Aan de orde is het VSO over de stand van zaken centrale Wft-examinering (32545, nr. 26). 

De voorzitter:

Goedemorgen. Ik wil de minister van harte welkom heten, maar hij is er nog niet. Hij wordt nu gehaald. Ik schors de vergadering daarom nog voor enkele ogenblikken. 

De vergadering wordt enkele ogenblikken geschorst. 

De voorzitter:

Ik wens iedereen nogmaals een goedemorgen. Ik heet de minister van Financiën en de woordvoerders van harte welkom. 

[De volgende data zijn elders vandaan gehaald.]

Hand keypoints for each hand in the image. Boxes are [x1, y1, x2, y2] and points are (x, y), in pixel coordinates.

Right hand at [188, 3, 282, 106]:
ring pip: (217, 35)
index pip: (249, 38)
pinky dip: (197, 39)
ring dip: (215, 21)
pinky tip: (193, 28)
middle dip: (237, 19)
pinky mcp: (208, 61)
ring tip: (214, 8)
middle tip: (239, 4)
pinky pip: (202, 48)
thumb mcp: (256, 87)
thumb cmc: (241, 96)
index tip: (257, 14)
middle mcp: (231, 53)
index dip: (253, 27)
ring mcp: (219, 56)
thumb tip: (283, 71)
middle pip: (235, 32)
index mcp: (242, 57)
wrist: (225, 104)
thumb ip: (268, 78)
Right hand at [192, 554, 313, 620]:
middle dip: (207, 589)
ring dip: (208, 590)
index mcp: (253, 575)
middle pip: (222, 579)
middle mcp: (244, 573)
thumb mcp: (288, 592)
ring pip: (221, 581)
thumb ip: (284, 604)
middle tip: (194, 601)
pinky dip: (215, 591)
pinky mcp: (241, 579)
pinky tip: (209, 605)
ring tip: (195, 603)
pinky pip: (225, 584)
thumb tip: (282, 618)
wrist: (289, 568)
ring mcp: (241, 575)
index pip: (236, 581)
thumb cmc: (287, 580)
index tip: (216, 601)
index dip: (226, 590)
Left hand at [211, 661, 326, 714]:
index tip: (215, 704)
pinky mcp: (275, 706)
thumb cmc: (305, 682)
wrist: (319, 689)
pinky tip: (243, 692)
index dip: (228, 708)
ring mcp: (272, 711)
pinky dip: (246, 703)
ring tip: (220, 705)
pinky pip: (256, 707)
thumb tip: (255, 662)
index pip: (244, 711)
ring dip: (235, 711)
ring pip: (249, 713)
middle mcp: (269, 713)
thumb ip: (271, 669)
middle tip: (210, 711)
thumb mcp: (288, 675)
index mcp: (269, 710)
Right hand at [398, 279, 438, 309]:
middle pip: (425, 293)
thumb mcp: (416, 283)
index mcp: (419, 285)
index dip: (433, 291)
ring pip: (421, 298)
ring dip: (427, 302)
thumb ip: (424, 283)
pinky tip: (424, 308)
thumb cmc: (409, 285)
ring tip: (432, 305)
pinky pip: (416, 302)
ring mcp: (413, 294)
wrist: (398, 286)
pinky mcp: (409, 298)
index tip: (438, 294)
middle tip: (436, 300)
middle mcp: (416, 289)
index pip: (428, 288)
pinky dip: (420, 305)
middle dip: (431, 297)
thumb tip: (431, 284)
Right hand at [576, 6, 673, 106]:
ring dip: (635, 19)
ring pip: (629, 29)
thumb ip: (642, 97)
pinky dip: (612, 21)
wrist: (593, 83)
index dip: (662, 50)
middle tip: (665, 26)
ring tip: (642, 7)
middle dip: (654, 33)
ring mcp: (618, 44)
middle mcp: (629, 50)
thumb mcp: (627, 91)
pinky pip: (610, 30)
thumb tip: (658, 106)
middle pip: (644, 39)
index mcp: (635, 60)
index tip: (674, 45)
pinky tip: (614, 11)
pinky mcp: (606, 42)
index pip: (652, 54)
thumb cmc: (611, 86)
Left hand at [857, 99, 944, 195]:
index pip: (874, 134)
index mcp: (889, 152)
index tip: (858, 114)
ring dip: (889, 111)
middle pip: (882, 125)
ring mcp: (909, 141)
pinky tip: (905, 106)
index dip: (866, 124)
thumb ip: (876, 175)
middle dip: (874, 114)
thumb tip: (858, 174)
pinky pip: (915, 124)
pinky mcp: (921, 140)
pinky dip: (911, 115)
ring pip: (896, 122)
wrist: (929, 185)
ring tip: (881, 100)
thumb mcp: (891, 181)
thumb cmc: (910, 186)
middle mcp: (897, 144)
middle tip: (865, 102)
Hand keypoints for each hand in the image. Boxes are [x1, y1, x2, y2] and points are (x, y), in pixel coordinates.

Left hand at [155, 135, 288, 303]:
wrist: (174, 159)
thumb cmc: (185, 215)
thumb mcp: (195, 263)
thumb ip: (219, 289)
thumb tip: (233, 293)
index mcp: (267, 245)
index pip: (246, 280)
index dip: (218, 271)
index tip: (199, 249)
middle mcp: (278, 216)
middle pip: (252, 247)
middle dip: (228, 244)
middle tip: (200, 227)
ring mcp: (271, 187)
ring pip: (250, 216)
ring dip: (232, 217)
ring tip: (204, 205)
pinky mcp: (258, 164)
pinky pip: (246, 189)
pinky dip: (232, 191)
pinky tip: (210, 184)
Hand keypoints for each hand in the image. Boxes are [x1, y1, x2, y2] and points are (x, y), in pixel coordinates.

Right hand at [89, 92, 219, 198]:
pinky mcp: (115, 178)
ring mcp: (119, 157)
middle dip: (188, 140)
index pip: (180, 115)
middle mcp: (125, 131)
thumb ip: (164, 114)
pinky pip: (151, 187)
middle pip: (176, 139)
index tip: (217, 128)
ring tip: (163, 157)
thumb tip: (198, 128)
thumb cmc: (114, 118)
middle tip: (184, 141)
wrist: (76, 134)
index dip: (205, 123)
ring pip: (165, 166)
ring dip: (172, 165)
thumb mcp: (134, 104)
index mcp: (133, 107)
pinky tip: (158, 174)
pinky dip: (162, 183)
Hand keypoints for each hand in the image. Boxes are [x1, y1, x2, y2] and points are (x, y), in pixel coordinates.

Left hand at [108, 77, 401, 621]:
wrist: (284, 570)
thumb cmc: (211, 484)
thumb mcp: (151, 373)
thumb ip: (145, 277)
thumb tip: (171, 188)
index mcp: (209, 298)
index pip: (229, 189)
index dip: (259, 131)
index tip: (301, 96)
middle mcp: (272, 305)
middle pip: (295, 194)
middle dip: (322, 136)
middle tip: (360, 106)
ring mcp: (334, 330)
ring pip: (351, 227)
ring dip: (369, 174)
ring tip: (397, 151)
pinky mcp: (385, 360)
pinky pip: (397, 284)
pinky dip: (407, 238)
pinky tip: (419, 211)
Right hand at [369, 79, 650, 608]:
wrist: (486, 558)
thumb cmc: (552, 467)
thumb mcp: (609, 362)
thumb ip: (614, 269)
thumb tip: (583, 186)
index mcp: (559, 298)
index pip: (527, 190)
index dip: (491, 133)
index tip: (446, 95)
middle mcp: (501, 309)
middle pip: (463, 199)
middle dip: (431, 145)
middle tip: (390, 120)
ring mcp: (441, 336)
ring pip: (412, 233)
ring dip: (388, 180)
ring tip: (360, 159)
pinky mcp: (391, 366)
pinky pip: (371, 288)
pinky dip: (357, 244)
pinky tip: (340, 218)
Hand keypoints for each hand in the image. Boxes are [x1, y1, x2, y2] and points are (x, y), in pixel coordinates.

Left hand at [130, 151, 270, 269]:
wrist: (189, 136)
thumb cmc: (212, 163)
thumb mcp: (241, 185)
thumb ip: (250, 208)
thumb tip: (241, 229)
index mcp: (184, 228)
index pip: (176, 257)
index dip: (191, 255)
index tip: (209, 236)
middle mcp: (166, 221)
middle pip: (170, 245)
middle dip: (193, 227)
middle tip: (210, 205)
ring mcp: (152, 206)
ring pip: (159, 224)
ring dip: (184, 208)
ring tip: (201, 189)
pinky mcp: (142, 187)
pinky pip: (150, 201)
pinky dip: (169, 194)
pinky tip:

Mevrouw Aukje de Vries (VVD):

Voorzitter. Vooropgesteld: het is belangrijk dat financieel advies van goede kwaliteit is. Dat staat buiten kijf. Daarom is er een nieuw vakbekwaamheidsbouwwerk ingevoerd. Er is echter op dit moment veel zorg en onrust in de sector, vooral omdat bij het niet halen van de examens de baan of het bedrijf op het spel staat. De minister heeft inmiddels gezegd dat hij drie maanden verlenging van de overgangstermijn wil geven. De problemen met de kwaliteit van de examenvragen en de technische problemen speelden echter al veel langer. Vandaar dat ik de volgende motie indien. 

Motie

De Kamer, 

gehoord de beraadslaging, 

constaterende dat: 

  • -de minister aanleiding heeft gezien om de overgangstermijn bij de centrale Wft-examinering met drie maanden te verlengen tot 1 april 2016; 

  • -de implementatie van het nieuwe vakbekwaamheidsbouwwerk in de financiële sector en de centrale Wft-examinering vanaf 1 januari 2014 zeker niet vlekkeloos is verlopen; 

  • -er nog steeds knelpunten zijn bij de centrale Wft-examinering; 

overwegende dat: 

  • -drie maanden een korte verlenging is, gelet op de problemen die er zijn geweest en er nog steeds zijn bij de invoering van de centrale Wft-examinering; 

  • -mensen als gevolg van het niet tijdig halen van de examens hun baan of bedrijf kunnen verliezen; 

  • -er daardoor grote zorg en onrust is bij de financieel adviseurs; 

  • -het niet zo kan zijn dat ook kwalitatief goede adviseurs straks hun bedrijf moeten opdoeken of geen baan meer hebben; 

verzoekt de regering, de overgangstermijn voor de centrale Wft-examinering met één jaar te verlengen tot 1 januari 2017, 

en gaat over tot de orde van de dag. 

De voorzitter:

Deze motie is voorgesteld door de leden Aukje de Vries en Omtzigt. Naar mij blijkt, wordt de indiening ervan voldoende ondersteund. 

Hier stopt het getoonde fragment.